• The task: The answer must consist solely of the lines from the opening line of the entries through the line with "a. Dhanraj Pillay b. Mukesh Kumar", transcribed exactly and without any pictures.

Page images and extracted text:
---+---

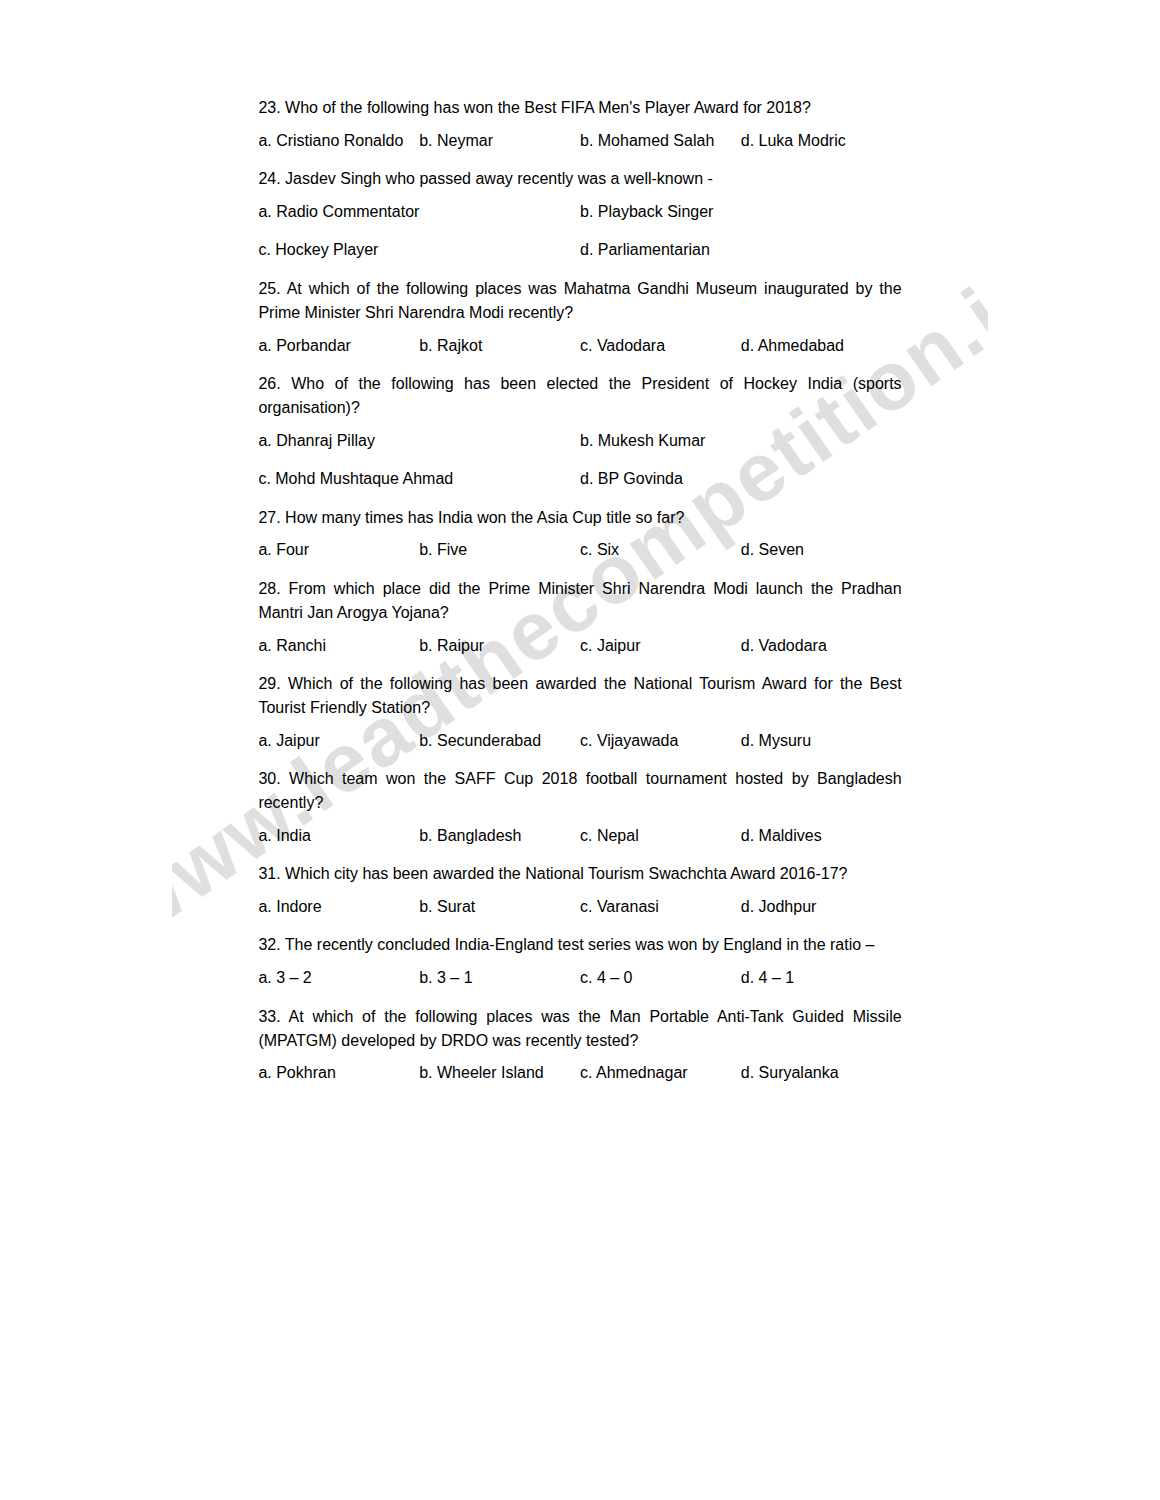www.leadthecompetition.in
23. Who of the following has won the Best FIFA Men's Player Award for 2018?
a. Cristiano Ronaldo b. Neymar b. Mohamed Salah d. Luka Modric
24. Jasdev Singh who passed away recently was a well-known -
a. Radio Commentator b. Playback Singer
c. Hockey Player d. Parliamentarian
25. At which of the following places was Mahatma Gandhi Museum inaugurated by the Prime Minister Shri Narendra Modi recently?
a. Porbandar b. Rajkot c. Vadodara d. Ahmedabad
26. Who of the following has been elected the President of Hockey India (sports organisation)?
a. Dhanraj Pillay b. Mukesh Kumar
c. Mohd Mushtaque Ahmad d. BP Govinda
27. How many times has India won the Asia Cup title so far?
a. Four b. Five c. Six d. Seven
28. From which place did the Prime Minister Shri Narendra Modi launch the Pradhan Mantri Jan Arogya Yojana?
a. Ranchi b. Raipur c. Jaipur d. Vadodara
29. Which of the following has been awarded the National Tourism Award for the Best Tourist Friendly Station?
a. Jaipur b. Secunderabad c. Vijayawada d. Mysuru
30. Which team won the SAFF Cup 2018 football tournament hosted by Bangladesh recently?
a. India b. Bangladesh c. Nepal d. Maldives
31. Which city has been awarded the National Tourism Swachchta Award 2016-17?
a. Indore b. Surat c. Varanasi d. Jodhpur
32. The recently concluded India-England test series was won by England in the ratio –
a. 3 – 2 b. 3 – 1 c. 4 – 0 d. 4 – 1
33. At which of the following places was the Man Portable Anti-Tank Guided Missile (MPATGM) developed by DRDO was recently tested?
a. Pokhran b. Wheeler Island c. Ahmednagar d. Suryalanka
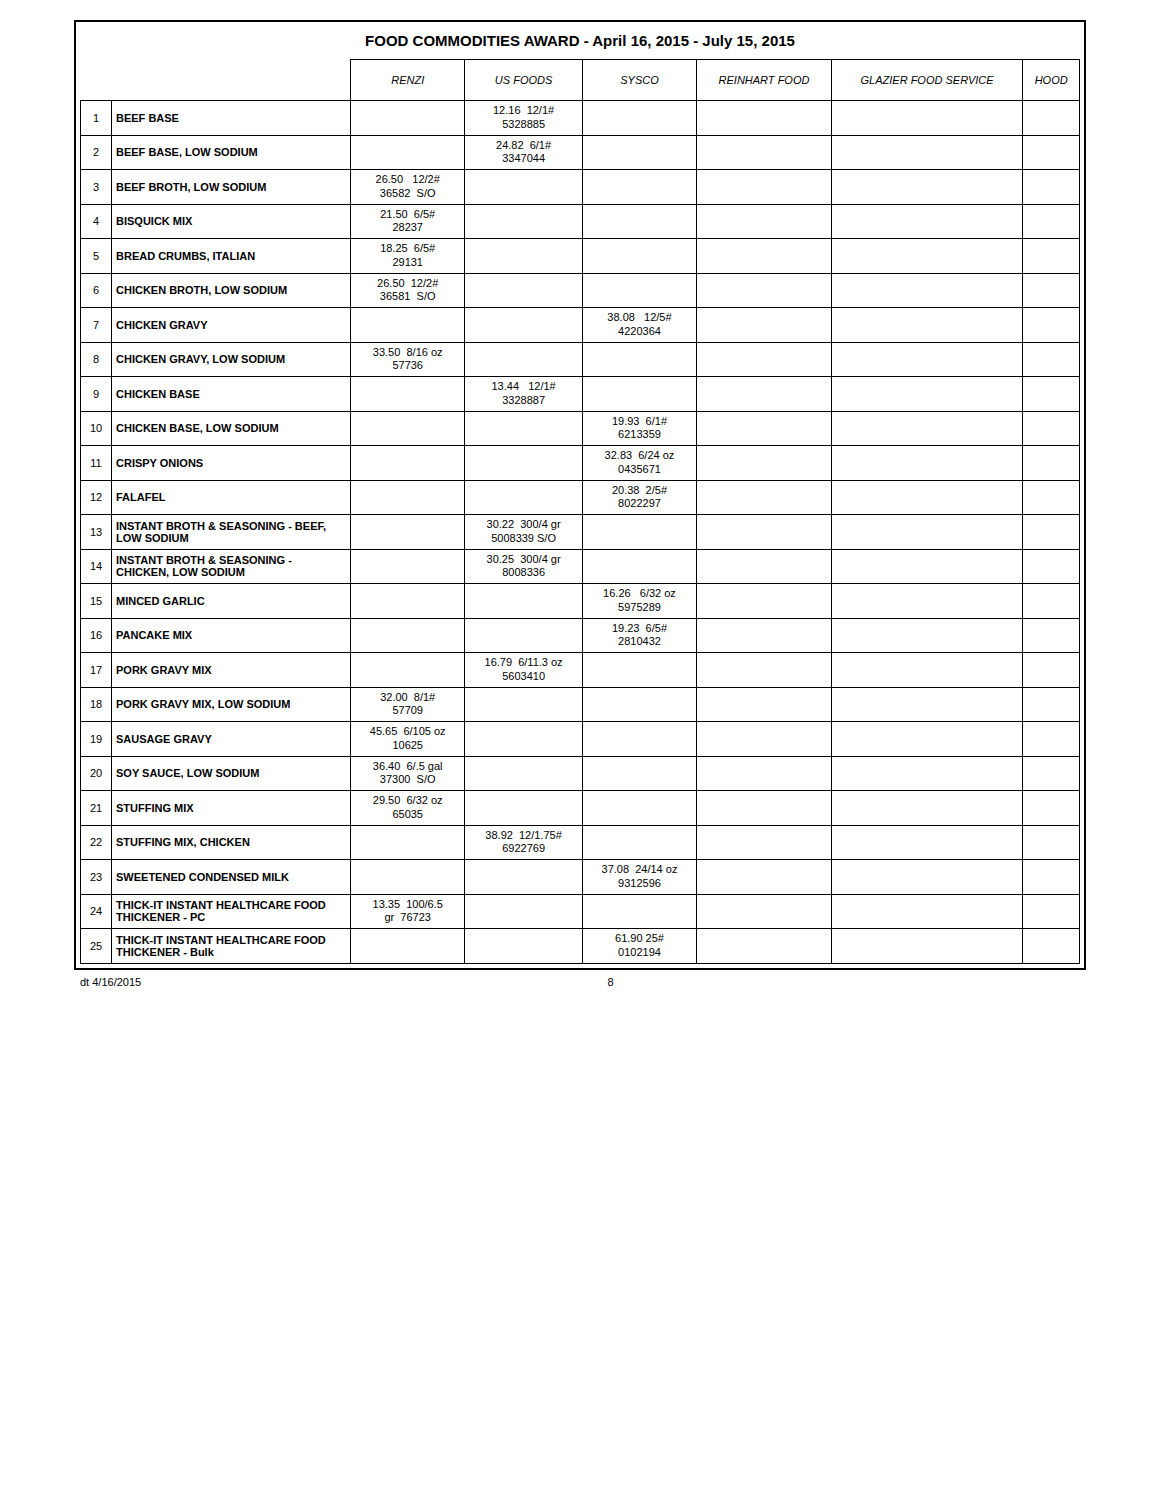FOOD COMMODITIES AWARD - April 16, 2015 - July 15, 2015
| | RENZI | US FOODS | SYSCO | REINHART FOOD | GLAZIER FOOD SERVICE | HOOD |
| --- | --- | --- | --- | --- | --- | --- |
| 1 | BEEF BASE | | 12.16 12/1# 5328885 | | | | |
| 2 | BEEF BASE, LOW SODIUM | | 24.82 6/1# 3347044 | | | | |
| 3 | BEEF BROTH, LOW SODIUM | 26.50 12/2# 36582 S/O | | | | | |
| 4 | BISQUICK MIX | 21.50 6/5# 28237 | | | | | |
| 5 | BREAD CRUMBS, ITALIAN | 18.25 6/5# 29131 | | | | | |
| 6 | CHICKEN BROTH, LOW SODIUM | 26.50 12/2# 36581 S/O | | | | | |
| 7 | CHICKEN GRAVY | | | 38.08 12/5# 4220364 | | | |
| 8 | CHICKEN GRAVY, LOW SODIUM | 33.50 8/16 oz 57736 | | | | | |
| 9 | CHICKEN BASE | | 13.44 12/1# 3328887 | | | | |
| 10 | CHICKEN BASE, LOW SODIUM | | | 19.93 6/1# 6213359 | | | |
| 11 | CRISPY ONIONS | | | 32.83 6/24 oz 0435671 | | | |
| 12 | FALAFEL | | | 20.38 2/5# 8022297 | | | |
| 13 | INSTANT BROTH & SEASONING - BEEF, LOW SODIUM | | 30.22 300/4 gr 5008339 S/O | | | | |
| 14 | INSTANT BROTH & SEASONING - CHICKEN, LOW SODIUM | | 30.25 300/4 gr 8008336 | | | | |
| 15 | MINCED GARLIC | | | 16.26 6/32 oz 5975289 | | | |
| 16 | PANCAKE MIX | | | 19.23 6/5# 2810432 | | | |
| 17 | PORK GRAVY MIX | | 16.79 6/11.3 oz 5603410 | | | | |
| 18 | PORK GRAVY MIX, LOW SODIUM | 32.00 8/1# 57709 | | | | | |
| 19 | SAUSAGE GRAVY | 45.65 6/105 oz 10625 | | | | | |
| 20 | SOY SAUCE, LOW SODIUM | 36.40 6/.5 gal 37300 S/O | | | | | |
| 21 | STUFFING MIX | 29.50 6/32 oz 65035 | | | | | |
| 22 | STUFFING MIX, CHICKEN | | 38.92 12/1.75# 6922769 | | | | |
| 23 | SWEETENED CONDENSED MILK | | | 37.08 24/14 oz 9312596 | | | |
| 24 | THICK-IT INSTANT HEALTHCARE FOOD THICKENER - PC | 13.35 100/6.5 gr 76723 | | | | | |
| 25 | THICK-IT INSTANT HEALTHCARE FOOD THICKENER - Bulk | | | 61.90 25# 0102194 | | | |
dt 4/16/2015
8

---+---

• Result for this task:
www.leadthecompetition.in
23. Who of the following has won the Best FIFA Men's Player Award for 2018?
a. Cristiano Ronaldo b. Neymar b. Mohamed Salah d. Luka Modric
24. Jasdev Singh who passed away recently was a well-known -
a. Radio Commentator b. Playback Singer
c. Hockey Player d. Parliamentarian
25. At which of the following places was Mahatma Gandhi Museum inaugurated by the Prime Minister Shri Narendra Modi recently?
a. Porbandar b. Rajkot c. Vadodara d. Ahmedabad
26. Who of the following has been elected the President of Hockey India (sports organisation)?
a. Dhanraj Pillay b. Mukesh Kumar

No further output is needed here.